Atomic Design is a way to go. It makes the design modular that can be easily managed and updated. Thanks to Daniel Tonon for this great article. He encourages us to combine modified BEM naming convention with atomic design methodology. He also wrote pros and cons for his approach and let us decide and manage the trade off.

Here is the file structure:

src
└── _includes
    ├── atoms
    |    └── button
    |       ├── index.pug
    |       ├── _index.scss
    |       └── index.js
    |── molecules
    |── organisms
    └── templates

_includes is an entry point in which Eleventy looks for layouts.

As Little Assets As Possible

Webpack is a bundle manager + task runner for this project. Any changes to _includes/templates/**/*/index.js or _includes/templates/**/*/_index.scss is watched and rebuilt by Webpack. Webpack bundles JavaScript and SCSS code in multiple entry points reside in _includes/templates which will be injected on every template by HtmlWebpackPlugin. Eleventy will do the rest.

Here is the file structure:

src
└── _includes
    ├── atoms
    ├── molecules
    ├── organisms
    └── templates
         ├── base
         |  └── index.pug
         ├── 404
         |  ├── index.pug
         |  ├── _index.scss
         |  └── index.js
         └── home
            ├── index.pug
            ├── _index.scss
            └── index.js

Here is the snippet from webpack.common.js.

const ENTRY_POINTS = [
    'home',
    '404'
];

const multipleHtmlPlugins = ENTRY_POINTS.map(name => {
    return new HtmlWebpackPlugin({
        template: `${basePath}/_includes/templates/base/index.pug`,
        filename: `${basePath}/_includes/templates/${name}/index.pug`,
        chunks: [`${name}`],
        inject: false,
        hash: true,
        templateParameters: {
            // For now, disable analytics for
            // starter project landing page
            analytics: name !== 'home'
        }
    });
});

module.exports = {
    entry: ENTRY_POINTS.reduce((prev, curr) => {
        return {
            ...prev,
            [curr]: `./src/_includes/templates/${curr}/index.js`
        }
    }, {}),
    plugins: [
        ...multipleHtmlPlugins
        ... // The rest.

## Problem description
Update the text from the words "Webpack is a" through "do the rest.", replacing "task runner" with "build tool".

## Recorded information
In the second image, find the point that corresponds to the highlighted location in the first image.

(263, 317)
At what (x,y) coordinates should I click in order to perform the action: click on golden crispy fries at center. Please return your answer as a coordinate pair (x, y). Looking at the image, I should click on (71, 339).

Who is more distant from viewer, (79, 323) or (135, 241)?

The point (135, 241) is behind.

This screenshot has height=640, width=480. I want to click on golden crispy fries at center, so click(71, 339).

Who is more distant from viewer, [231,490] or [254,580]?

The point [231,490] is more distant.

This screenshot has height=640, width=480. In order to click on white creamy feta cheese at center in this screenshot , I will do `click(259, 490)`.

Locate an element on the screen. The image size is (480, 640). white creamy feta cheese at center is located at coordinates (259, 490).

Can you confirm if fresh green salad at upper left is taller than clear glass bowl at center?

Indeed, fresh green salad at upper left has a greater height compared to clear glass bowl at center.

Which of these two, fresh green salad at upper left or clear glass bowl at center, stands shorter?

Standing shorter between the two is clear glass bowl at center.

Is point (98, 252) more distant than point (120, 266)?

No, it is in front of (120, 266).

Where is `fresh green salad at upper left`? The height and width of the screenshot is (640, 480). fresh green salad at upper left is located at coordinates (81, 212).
* * *
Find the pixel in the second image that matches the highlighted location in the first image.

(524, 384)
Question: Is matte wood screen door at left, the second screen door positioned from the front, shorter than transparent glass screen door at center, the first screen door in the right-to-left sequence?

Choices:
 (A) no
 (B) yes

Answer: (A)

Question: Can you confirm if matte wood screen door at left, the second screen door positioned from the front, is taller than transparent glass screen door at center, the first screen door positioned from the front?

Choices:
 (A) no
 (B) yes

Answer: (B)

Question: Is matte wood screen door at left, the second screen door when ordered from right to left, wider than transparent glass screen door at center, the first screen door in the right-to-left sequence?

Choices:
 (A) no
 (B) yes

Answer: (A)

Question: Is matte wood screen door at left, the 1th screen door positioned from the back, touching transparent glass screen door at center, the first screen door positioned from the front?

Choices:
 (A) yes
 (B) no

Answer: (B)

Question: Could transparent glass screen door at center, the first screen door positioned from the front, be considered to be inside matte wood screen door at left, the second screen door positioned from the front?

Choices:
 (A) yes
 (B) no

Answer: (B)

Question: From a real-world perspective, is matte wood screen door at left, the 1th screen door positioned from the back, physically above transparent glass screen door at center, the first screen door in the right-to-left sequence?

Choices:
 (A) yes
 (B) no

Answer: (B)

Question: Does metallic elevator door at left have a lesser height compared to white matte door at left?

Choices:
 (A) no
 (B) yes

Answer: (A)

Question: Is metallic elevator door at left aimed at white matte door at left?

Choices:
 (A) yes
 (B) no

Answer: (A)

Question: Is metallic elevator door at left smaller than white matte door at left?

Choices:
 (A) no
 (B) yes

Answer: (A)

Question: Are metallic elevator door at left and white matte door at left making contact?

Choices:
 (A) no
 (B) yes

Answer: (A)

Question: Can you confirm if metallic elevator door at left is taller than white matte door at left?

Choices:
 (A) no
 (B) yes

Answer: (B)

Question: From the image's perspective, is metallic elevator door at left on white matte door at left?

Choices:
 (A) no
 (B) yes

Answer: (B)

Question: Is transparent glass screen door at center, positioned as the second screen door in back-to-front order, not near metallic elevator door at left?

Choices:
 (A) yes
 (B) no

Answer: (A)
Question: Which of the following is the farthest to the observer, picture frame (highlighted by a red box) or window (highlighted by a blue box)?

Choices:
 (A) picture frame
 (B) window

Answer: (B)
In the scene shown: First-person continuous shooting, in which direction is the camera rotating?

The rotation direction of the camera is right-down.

## Exercise solution
Webpack is a bundle manager + build tool for this project. Any changes to _includes/templates/**/*/index.js or _includes/templates/**/*/_index.scss is watched and rebuilt by Webpack. Webpack bundles JavaScript and SCSS code in multiple entry points reside in _includes/templates which will be injected on every template by HtmlWebpackPlugin. Eleventy will do the rest.